TO THE EDITOR—The Mercury's endorsement of Steve Novick is misguided [The Election Issue, May 1]. It is Oregon House Speaker Jeff Merkley who is rising in the polls and has the momentum, not Steve Novick. He engineered victories in 2006 that ended 16 years of Republican rule. And, under Merkley's leadership, Measure 49 was referred to Oregon voters to restore sanity to Oregon's land-use planning. We don't need schtick and derogatory statements about other Democrats, which Novick gives us.

Steven Mayhew


DEAR MERCURY—When the Mercury endorses Earl, you promote the criminal Bush [The Election Issue, May 1]. Earl Blumenauer says impeachment is not on the table because there is other more important business. When you endorse the sleeping security guard, you promote the criminal.

Joe Rowe


DEAR MERCURY—I read the "Fact Check" article today and was a bit taken aback [Feature, May 8]. [Amy J. Ruiz's] comment, "Unfortunately, Garren's campaign material is short on tangible things he'd do if elected" was significantly inaccurate. The following "tangible things I'd do if elected" are: (1) Encourage the creation of cooperative housing, both for existing rental housing and the creation of new affordable housing. (2) Solar panels on every roof, and conversion to electric busses. (3) A whole article on biking safety issues and some solutions. (4) A whole article on racial profiling and some solutions for that issue as well. (5) Restructuring of business taxes to encourage small businesses. (6) Returning viable technical education to our schools so that young people can learn living-wage skills in high school. (7) Increasing the city's disaster preparedness for a major seismic event. (8) Encouraging more SRO housing in the city so that single people can have a place to live for less than $500 a month. (9) Preparing the city for the increasing shortages of petroleum. (10) And yes, rent stabilization. I know the Mercury has a bias for another candidate in this race, and that bias has been very transparent. The assertion that my campaign materials are "short on tangible things" is just not true, and I consider the article not much short of a "hit piece."
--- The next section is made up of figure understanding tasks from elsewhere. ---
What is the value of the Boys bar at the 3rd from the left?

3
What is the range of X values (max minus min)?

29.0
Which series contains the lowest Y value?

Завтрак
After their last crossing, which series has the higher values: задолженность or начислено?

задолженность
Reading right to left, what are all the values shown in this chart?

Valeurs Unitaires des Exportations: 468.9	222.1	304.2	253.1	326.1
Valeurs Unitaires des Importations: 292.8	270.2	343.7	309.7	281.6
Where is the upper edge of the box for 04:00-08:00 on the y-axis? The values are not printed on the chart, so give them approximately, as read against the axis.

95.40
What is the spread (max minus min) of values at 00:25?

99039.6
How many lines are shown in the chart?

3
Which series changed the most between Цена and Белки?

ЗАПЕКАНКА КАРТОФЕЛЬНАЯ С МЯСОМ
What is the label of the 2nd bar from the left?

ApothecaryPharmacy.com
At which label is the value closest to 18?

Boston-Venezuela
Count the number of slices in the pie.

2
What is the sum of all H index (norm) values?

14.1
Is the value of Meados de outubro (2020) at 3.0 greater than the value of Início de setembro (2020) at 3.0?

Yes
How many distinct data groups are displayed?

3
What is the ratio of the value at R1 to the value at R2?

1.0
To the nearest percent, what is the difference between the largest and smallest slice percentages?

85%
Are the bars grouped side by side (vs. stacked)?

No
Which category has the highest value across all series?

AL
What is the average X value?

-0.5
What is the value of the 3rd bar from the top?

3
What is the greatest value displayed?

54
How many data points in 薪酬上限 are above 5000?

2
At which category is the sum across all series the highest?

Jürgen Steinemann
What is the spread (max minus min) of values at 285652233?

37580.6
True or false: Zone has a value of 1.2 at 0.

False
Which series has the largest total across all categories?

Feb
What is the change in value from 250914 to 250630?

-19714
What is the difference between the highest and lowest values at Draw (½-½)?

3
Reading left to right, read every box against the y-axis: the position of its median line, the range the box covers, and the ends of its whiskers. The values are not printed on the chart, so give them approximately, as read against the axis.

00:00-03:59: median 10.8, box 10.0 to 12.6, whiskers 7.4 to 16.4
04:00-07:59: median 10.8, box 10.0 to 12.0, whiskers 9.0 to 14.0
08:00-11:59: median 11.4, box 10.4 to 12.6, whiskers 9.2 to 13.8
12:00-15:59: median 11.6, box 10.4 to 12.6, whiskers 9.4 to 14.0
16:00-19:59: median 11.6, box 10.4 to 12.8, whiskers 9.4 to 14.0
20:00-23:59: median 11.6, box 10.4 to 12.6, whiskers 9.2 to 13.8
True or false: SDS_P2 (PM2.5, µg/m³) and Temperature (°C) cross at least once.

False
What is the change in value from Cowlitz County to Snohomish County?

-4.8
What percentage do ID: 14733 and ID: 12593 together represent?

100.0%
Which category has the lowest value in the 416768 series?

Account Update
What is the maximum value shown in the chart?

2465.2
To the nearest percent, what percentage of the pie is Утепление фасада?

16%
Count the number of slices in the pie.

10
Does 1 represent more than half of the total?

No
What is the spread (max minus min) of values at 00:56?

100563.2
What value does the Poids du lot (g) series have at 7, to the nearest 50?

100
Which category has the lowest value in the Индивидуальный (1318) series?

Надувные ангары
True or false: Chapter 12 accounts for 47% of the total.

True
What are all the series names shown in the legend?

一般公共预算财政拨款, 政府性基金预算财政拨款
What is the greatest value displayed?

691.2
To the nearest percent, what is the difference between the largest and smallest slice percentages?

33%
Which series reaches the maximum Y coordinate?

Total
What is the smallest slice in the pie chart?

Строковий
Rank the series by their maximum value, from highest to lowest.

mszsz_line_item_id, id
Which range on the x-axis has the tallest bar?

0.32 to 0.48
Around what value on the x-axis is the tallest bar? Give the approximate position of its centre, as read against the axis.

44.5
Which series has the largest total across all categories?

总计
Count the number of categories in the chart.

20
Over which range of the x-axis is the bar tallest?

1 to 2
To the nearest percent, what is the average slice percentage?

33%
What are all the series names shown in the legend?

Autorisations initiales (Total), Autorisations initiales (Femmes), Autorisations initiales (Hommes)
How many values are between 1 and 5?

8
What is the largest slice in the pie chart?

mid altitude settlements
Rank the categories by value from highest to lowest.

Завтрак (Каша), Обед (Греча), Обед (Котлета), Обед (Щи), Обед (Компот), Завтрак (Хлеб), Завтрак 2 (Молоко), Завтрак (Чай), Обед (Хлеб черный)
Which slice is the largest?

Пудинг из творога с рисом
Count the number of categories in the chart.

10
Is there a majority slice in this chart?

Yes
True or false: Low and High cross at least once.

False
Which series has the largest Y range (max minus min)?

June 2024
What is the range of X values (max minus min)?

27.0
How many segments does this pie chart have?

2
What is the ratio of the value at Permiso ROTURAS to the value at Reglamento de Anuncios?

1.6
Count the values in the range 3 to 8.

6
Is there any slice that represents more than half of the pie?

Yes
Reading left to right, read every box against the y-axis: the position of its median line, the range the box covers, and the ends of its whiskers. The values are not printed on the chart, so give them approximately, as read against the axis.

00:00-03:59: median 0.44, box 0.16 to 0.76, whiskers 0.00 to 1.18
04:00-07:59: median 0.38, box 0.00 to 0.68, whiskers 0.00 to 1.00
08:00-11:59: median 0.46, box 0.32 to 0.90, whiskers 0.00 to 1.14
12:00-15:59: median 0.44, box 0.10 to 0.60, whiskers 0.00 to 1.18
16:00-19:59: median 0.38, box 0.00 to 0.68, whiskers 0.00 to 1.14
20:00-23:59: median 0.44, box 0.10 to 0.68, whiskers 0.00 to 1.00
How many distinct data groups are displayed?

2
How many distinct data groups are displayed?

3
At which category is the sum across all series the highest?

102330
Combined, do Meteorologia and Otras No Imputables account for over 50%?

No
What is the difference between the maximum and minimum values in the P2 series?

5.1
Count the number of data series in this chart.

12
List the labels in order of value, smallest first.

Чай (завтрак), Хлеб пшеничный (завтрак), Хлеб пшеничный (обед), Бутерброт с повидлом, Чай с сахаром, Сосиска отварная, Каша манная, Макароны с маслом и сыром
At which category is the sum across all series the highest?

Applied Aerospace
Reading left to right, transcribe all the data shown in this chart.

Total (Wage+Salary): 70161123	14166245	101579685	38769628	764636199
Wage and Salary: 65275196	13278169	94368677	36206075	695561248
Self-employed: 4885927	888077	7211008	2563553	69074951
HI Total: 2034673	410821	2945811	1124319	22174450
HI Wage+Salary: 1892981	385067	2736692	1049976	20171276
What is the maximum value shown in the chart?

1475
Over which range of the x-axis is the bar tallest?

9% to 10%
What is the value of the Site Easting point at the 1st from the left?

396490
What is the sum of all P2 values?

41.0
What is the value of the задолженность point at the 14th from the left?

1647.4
Ed Garren, Candidate for Portland City Council, Seat #2

AMY J. RUIZ RESPONDS—With all due respect, Ed, the story was about the campaign material itself—the pieces (or in your case email) that voters pay attention to for mere seconds. I did not go to any other candidates' websites (though most, if not all, listed the URL on their mailer), and I did not go to yours—I relied on the email text itself, which listed only rent stabilization as a tangible idea. Do you have more? Yes, obviously you do—but in critiquing the single campaign piece, they didn't come across. And frankly, you have near infinite space in an emailer—why not list more of those 10 ideas on it?


DEAR, DEAR, SWEET MERCURY—Just wondering, in regard to the last issue's review of the new Harold & Kumar flick ["Harold & Kumar Vociferously Make Known Their Concerns about America's Current National and International Policies," Film, April 24] what exactly a "blumpkin" is, and why people think they are funny. I haven't seen the movie yet, but what if when I do I miss out on the blumpkin jokes... or even worse, what if when they occur everyone in the theater turns around and LOOKS AT ME? Sirs and madams, that is a possibility that just may keep me in for the night. I think that perhaps instead, I will spend my movie-going money on some Tales from the Crypt pinball.

Matthew Bird

WELL MATTHEW, while there ain't nothing wrong with some pinball, we still think you should see the new Harold & Kumar, even though we just... we just couldn't describe for you the blumpkin on these pages. It would soil our reputation. (But we dare you to try one.) In the meantime, you win two tickets to the Laurelhurst Theater and lunch at No Fish! Go Fish! where there are No. Blumpkins. What. So-ever.